After a long time of seeing the issue come and go randomly, even when the server is not under load, I am now fairly confident that the cause is RDP remote audio. Even though the profile on the management server, used to connect to other hosts on the network, has remote audio disabled, the profile on my PC that is used to connect to the management server, does have it enabled.
The remote audio feature has always been spotty. Sometimes it works fine. Sometimes it plays audio back with a 3-second delay. Sometimes it starts stuttering. And often, it drops out after a period of no playback - the audio device is still there, but no sound will arrive. Presumably an UDP session timeout. Reconnecting temporarily fixes it, but it also removes and re-adds the audio device, which trips up a bunch of software that assumes that the device is persistent.

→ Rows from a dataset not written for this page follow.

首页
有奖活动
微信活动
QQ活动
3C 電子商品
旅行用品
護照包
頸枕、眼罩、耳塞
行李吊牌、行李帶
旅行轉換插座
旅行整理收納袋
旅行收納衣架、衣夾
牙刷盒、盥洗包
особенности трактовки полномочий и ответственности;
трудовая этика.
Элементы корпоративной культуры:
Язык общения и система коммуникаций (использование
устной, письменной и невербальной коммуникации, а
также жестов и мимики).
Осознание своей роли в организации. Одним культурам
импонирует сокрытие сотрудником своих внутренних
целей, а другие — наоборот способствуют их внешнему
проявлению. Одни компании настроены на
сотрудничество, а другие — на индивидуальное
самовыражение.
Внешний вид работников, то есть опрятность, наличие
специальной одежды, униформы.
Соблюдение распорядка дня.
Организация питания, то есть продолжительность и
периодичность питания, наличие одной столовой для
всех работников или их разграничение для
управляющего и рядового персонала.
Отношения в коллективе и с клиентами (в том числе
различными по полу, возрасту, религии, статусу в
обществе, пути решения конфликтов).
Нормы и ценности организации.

This week I've observed a moment where the issue was present for multiple hours. Then my RDP session got briefly disconnected due to network issues. When it reconnected, suddenly the issue was gone. But an hour in, I noticed it happening again. I finally went into my PC profile and disabled remote audio, then reconnected. It's been over a day now, and RDP connections open instantly. The downside is that I'm now without remote audio.
So what I assume is happening is that when establishing a connection, the RDP client on the server is trying to do something with the lost audio session, takes 60/90 seconds to time out, and then I guess temporarily flags it as unavailable. That would explain why I'm not seeing any traffic going between the server and the other host while waiting for this timeout.
EDIT: Further testing has revealed the following behavior:
- If the audio device is idle for more than a few minutes, it malfunctions.
- The malfunction happens on both TCP and UDP so it is not a NAT timeout issue.
- During the malfunction, the speaker sound Test will either indicate volume levels but not make any sound, will stall for 10-20 seconds and then play, or will stall for 1-2 minutes and then display a failure popup.
I have tried searching for "rdp audio stops working", and found serverfault.com/q/1076031 (audiodg stops after 5min idle and has long startup delay), pointing to https://superuser.com/q/994536 (audiodg heavy catroot scan), pointing to https://superuser.com/q/584746. One answer implies that a missing embedded signature on l3codeca.acm is causing a recrawl of System32\catroot (350 MB in 20000 files on 2012R2) everytime the audio device is accessed. If this operation runs at low priority, it would explain the timeouts and playback delays when the cpu is busy.
I have applied the DisableProtectedAudioDG workaround and I'm now seeing that audio continues to work even after long idle periods, and remote connections open instantly even with enabled audio.